The significance for developmental psychology

This research represents a significant advancement in understanding early cognitive development. Dr. Simona Ghetti, a professor in the department of psychology at the University of California, Davis, who was not involved in the study, acknowledges that while previous research has demonstrated infants’ ability to encode memories, this study uniquely connects memory encoding to hippocampal activation.

Dr. Lila Davachi, a professor in the department of psychology at Columbia University, also not involved in the study, noted the remarkable achievement of demonstrating hippocampal encoding processes in babies for stimuli that seem relatively unimportant to them. This suggests that infant memory systems may be more sophisticated and active than previously understood, encoding information regardless of its apparent significance.

The findings challenge longstanding assumptions about when memory capabilities develop and how they function in preverbal children. By demonstrating that even very young infants possess working memory systems, albeit different from those of adults, the research expands our understanding of early brain development and cognitive processing.

Implications for parents and caregivers

These discoveries hold practical significance for parents wondering how their interactions with infants might influence development, even if the specific memories remain inaccessible later. The research suggests that experiences during infancy do matter significantly, as babies are actively forming memories and learning from their environments.

Ghetti encourages parents to recognize the importance of infancy as a period of enormous learning, even without later memory access. During this critical developmental window, babies learn language by associating sounds with meanings, form expectations around family members, and study properties of objects and the world around them.

The research also explains why repetition proves so effective with infants. Parents often notice that singing the same songs or reading the same books elicits recognition responses from babies. Davachi notes that using repetition with babies strengthens the connection between parent and child because it leverages the developing memory systems highlighted in the study.

The future of infant memory research

This groundbreaking study opens numerous avenues for future research into early cognitive development. Dr. Turk-Browne and his team continue investigating why the brain cannot retrieve early memories later in life, focusing on the specific mechanisms that render infant memories inaccessible to adults.
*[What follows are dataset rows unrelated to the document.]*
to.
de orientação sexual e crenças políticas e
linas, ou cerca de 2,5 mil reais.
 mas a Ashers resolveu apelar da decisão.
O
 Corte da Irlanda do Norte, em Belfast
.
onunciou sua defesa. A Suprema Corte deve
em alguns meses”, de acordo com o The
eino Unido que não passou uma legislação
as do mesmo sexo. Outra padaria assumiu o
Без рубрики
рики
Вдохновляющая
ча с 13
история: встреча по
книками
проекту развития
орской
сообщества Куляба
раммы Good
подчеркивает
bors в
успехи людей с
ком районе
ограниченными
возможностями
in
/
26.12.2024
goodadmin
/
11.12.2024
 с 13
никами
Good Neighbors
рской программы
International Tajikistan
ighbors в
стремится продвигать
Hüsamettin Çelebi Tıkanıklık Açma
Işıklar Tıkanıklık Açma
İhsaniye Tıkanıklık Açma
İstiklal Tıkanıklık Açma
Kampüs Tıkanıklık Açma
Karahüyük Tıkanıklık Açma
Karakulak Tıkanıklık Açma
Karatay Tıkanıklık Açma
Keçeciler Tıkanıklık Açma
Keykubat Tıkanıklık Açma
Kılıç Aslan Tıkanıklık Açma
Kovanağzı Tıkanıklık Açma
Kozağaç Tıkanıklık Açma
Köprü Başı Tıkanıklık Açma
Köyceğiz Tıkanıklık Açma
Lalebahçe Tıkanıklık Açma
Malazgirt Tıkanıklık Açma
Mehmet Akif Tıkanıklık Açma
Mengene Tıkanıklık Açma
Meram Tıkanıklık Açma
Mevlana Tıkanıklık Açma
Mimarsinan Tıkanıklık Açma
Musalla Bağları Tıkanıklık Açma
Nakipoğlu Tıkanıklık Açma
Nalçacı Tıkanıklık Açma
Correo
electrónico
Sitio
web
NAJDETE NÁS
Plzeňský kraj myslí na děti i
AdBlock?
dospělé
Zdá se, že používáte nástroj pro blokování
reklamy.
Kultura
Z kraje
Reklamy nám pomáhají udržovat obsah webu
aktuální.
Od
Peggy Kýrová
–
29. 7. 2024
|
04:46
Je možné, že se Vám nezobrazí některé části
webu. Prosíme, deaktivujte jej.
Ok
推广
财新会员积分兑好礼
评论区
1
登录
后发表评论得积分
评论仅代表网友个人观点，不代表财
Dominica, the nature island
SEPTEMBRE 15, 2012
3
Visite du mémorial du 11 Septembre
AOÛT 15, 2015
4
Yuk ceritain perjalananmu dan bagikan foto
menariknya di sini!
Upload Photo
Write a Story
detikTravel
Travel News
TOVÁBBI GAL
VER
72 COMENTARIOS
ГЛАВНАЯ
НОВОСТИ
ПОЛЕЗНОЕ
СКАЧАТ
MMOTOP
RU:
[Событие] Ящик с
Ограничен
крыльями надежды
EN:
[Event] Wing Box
Future research might explore how different types of experiences create stronger or weaker memory traces in infancy and whether certain experiences might remain more accessible than others. The relationship between emotional development and memory formation also presents a promising area for investigation, potentially explaining why some traumatic or highly emotional early experiences may influence behavior even without conscious recall.

As brain imaging technology advances, researchers may develop even more refined techniques for studying infant cognition without the challenges of movement and attention span that currently complicate such research. These advancements could provide unprecedented insights into how the earliest experiences shape cognitive development throughout life.

The Yale study represents a significant leap forward in understanding the mysterious world of infant cognition. By demonstrating that babies form memories they cannot later access, the research explains the universal experience of infantile amnesia while highlighting the remarkable learning capabilities present from the earliest stages of life. Though we may never consciously remember our infancy, this research confirms that these formative experiences help build the cognitive foundations that shape who we become.